[Dataset excerpts]
⟨
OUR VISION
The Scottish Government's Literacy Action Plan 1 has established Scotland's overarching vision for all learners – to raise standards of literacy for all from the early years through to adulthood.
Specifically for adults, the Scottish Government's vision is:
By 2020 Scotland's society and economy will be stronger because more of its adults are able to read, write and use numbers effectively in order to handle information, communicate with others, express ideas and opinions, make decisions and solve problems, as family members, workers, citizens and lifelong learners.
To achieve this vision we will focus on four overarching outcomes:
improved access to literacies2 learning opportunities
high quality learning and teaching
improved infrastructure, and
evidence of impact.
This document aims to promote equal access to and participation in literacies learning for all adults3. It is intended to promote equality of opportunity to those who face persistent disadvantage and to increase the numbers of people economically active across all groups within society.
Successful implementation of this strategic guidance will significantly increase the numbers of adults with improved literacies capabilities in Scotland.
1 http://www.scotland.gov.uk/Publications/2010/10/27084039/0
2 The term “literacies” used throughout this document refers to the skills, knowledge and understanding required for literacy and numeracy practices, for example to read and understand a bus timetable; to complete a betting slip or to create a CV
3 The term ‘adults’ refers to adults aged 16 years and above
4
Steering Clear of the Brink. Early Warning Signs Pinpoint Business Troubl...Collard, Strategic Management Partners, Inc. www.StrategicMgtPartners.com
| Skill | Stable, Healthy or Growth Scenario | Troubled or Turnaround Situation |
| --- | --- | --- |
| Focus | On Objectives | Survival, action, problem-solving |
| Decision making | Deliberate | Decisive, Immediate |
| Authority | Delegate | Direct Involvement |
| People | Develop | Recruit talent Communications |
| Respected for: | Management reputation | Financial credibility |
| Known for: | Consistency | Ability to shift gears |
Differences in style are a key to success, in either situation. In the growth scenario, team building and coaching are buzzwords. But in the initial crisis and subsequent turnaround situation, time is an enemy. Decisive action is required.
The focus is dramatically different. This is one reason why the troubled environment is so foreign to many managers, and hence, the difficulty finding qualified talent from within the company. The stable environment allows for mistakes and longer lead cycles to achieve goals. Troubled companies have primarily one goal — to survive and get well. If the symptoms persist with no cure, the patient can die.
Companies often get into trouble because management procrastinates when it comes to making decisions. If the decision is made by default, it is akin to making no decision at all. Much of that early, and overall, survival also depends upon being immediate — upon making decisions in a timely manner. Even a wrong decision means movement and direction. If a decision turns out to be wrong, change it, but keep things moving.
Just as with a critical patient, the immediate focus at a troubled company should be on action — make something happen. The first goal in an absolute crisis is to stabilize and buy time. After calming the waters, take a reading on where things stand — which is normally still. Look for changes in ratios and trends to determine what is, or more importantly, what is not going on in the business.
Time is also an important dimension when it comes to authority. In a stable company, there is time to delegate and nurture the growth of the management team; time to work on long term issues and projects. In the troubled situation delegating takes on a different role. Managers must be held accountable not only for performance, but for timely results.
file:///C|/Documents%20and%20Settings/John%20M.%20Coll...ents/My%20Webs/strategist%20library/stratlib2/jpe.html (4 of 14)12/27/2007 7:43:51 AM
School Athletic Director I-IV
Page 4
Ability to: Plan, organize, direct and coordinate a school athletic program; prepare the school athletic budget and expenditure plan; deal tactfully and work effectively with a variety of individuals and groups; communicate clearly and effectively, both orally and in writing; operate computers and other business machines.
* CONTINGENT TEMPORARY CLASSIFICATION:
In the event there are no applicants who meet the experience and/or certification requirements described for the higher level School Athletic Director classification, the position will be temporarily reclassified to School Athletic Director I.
⟩
Problem to solve: Each line above that holds the string "overarching" should be copied and shown.

Exercise solution:
The Scottish Government's Literacy Action Plan 1 has established Scotland's overarching vision for all learners – to raise standards of literacy for all from the early years through to adulthood.
To achieve this vision we will focus on four overarching outcomes:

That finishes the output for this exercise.